The survey gave ample indications to the government about policy issues requiring its attention, including greater capital spending requirement, a framework for green financing and diversifying crops to prevent depletion of groundwater resources. The survey also made a case for greater capital investments in agriculture. Recognizing the correlation between capital investments in agriculture and its growth rate, the survey called for a focused and targeted approach to ensure higher public and private investment in the sector. Greater access to concessional institutional credit to farmers and greater participation of the private corporate sector will help, it said.
The Economic Survey adopted a single volume format with an easy-to-refer statistical appendix, in a change from the two-volume plus appendix format. Sanjeev Sanyal, principal economic adviser in the finance ministry, said in the preface that the two-volume format did allow space for bringing in new ideas and themes but, at almost 900 pages, it was also becoming unwieldy.
The latest advance estimates suggest full recovery of all components on the demand side in 2021-22 except for private consumption. Compared to pre-pandemic levels, recovery is most significant in exports, followed by government consumption and gross fixed capital formation. However, an equally strong recovery was seen in imports. According to the Economic Survey, growth in 2022-23 will be supported by widespread vaccine coverage, gains from supply-side reforms and easing of regulations, robust export growth, and availability of fiscal space to ramp up capital spending.
“The year ahead is also well-poised for a pick-up in private sector investment, with the financial system in a good position to provide support to the revival of the economy,” it said.

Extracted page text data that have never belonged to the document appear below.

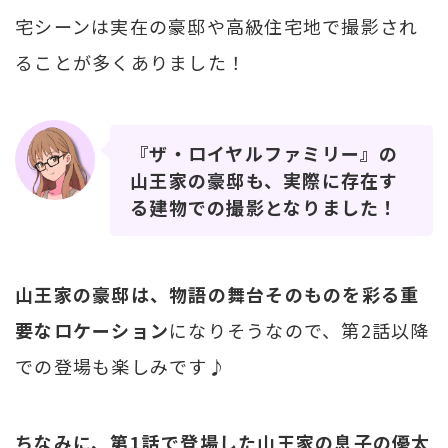
宅シーンは実在の豪邸や高級住宅地で撮影され
ることが多くありました！
『ザ・ロイヤルファミリー』の
山王家の豪邸も、実際に存在す
る建物での撮影となりました！
山王家の豪邸は、物語の舞台そのものを彩る重
要なロケーション
になりそうなので、第2話以降
での登場も楽しみです♪
ちなみに、第1話で登場した山王家の息子の優太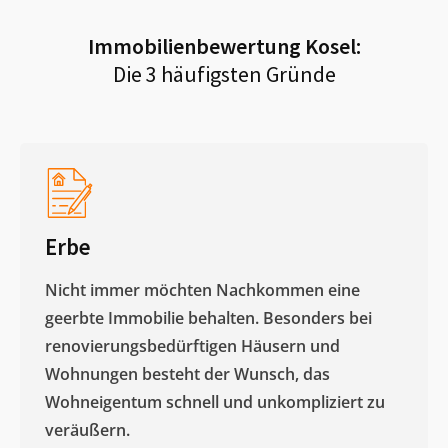
Immobilienbewertung
Kosel
:
Die 3 häufigsten Gründe
Erbe
Nicht immer möchten Nachkommen eine
geerbte Immobilie behalten. Besonders bei
renovierungsbedürftigen Häusern und
Wohnungen besteht der Wunsch, das
Wohneigentum schnell und unkompliziert zu
veräußern. ​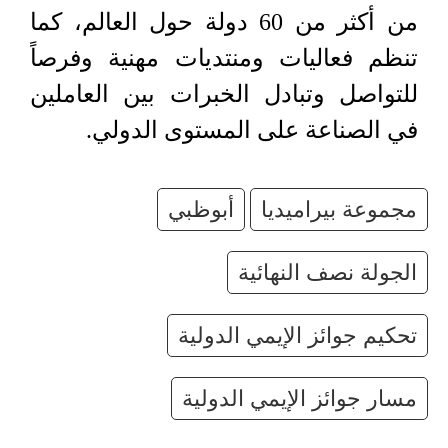
من أكثر من 60 دولة حول العالم، كما
تنظم فعاليات ومنتديات مهنية وفرصاً
للتواصل وتبادل الخبرات بين العاملين
في الصناعة على المستوى الدولي.
مجموعة بيراميديا
أبوظبي
الجولة نصف النهائية
تحكيم جوائز الإيمي الدولية
مسار جوائز الإيمي الدولية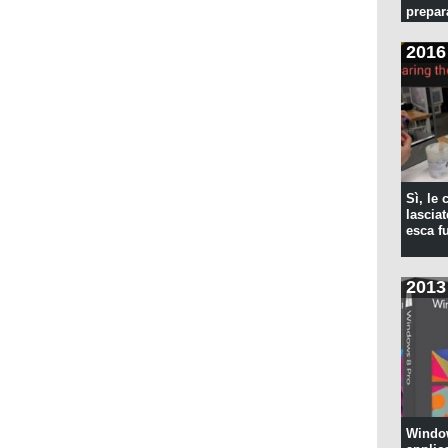
prepar
pulita
2016
Sì, le
lascia
esca f
2013
Window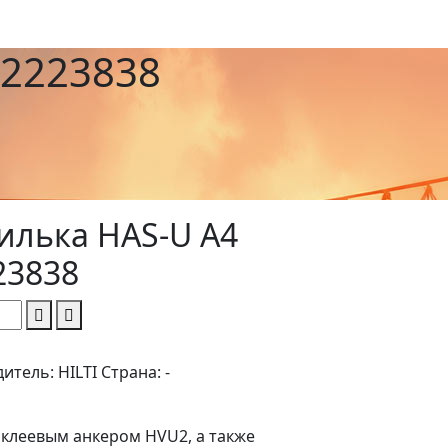
#2223838
илька HAS-U A4
23838
дитель:
HILTI
Страна:
-
 клеевым анкером HVU2, а также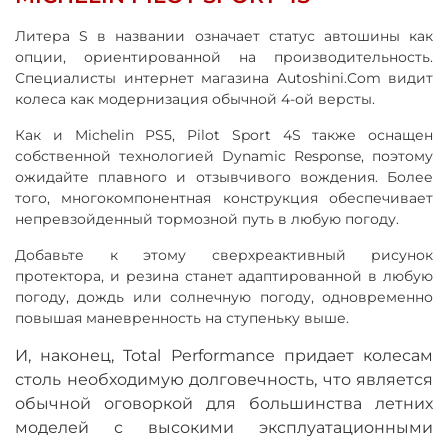
Литера S в названии означает статус автошины как
опции, ориентированной на производительность.
Специалисты интернет магазина Autoshini.Com видит
колеса как модернизация обычной 4-ой версты.
Как и Michelin PS5, Pilot Sport 4S также оснащен
собственной технологией Dynamic Response, поэтому
ожидайте плавного и отзывчивого вождения. Более
того, многокомпонентная конструкция обеспечивает
непревзойденный тормозной путь в любую погоду.
Добавьте к этому сверхреактивный рисунок
протектора, и резина станет адаптированной в любую
погоду, дождь или солнечную погоду, одновременно
повышая маневренность на ступеньку выше.
И, наконец, Total Performance придает колесам
столь необходимую долговечность, что является
обычной оговоркой для большинства летних
моделей с высокими эксплуатационными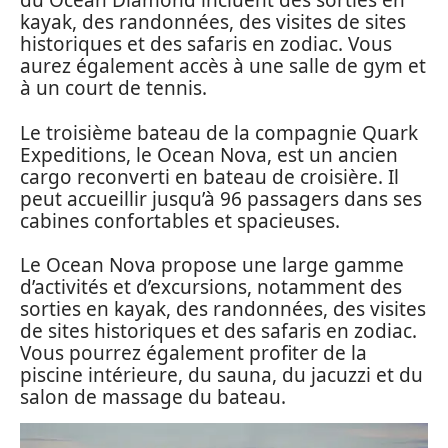
du Ocean Diamond incluent des sorties en
kayak, des randonnées, des visites de sites
historiques et des safaris en zodiac. Vous
aurez également accès à une salle de gym et
à un court de tennis.
Le troisième bateau de la compagnie Quark
Expeditions, le Ocean Nova, est un ancien
cargo reconverti en bateau de croisière. Il
peut accueillir jusqu’à 96 passagers dans ses
cabines confortables et spacieuses.
Le Ocean Nova propose une large gamme
d’activités et d’excursions, notamment des
sorties en kayak, des randonnées, des visites
de sites historiques et des safaris en zodiac.
Vous pourrez également profiter de la
piscine intérieure, du sauna, du jacuzzi et du
salon de massage du bateau.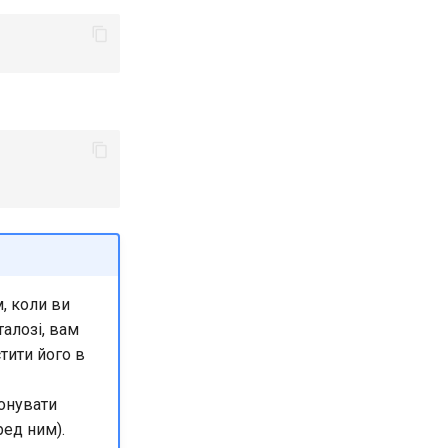
, коли ви
талозі, вам
тити його в
онувати
ед ним).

The growth projection for 2022-23 is based on several assumptions like, “no further debilitating pandemic related economic disruption, normal monsoon, orderly withdrawal of global liquidity by major central banks, oil prices in the range of $70-$75 per barrel, and steady easing of global supply chain disruptions over the course of the year.”
However, the survey flagged downside risks. “The global economy continues to be plagued by uncertainty, with resurgent waves of mutant variants, supply chain disruptions, and a return of inflation in both advanced and emerging economies. Moreover, the likely withdrawal of liquidity by major central banks over the next year may also make global capital flows more volatile,” said the survey prepared by a team led by Sanyal, who described the economic recovery as a ‘tilted W’ in the press briefing.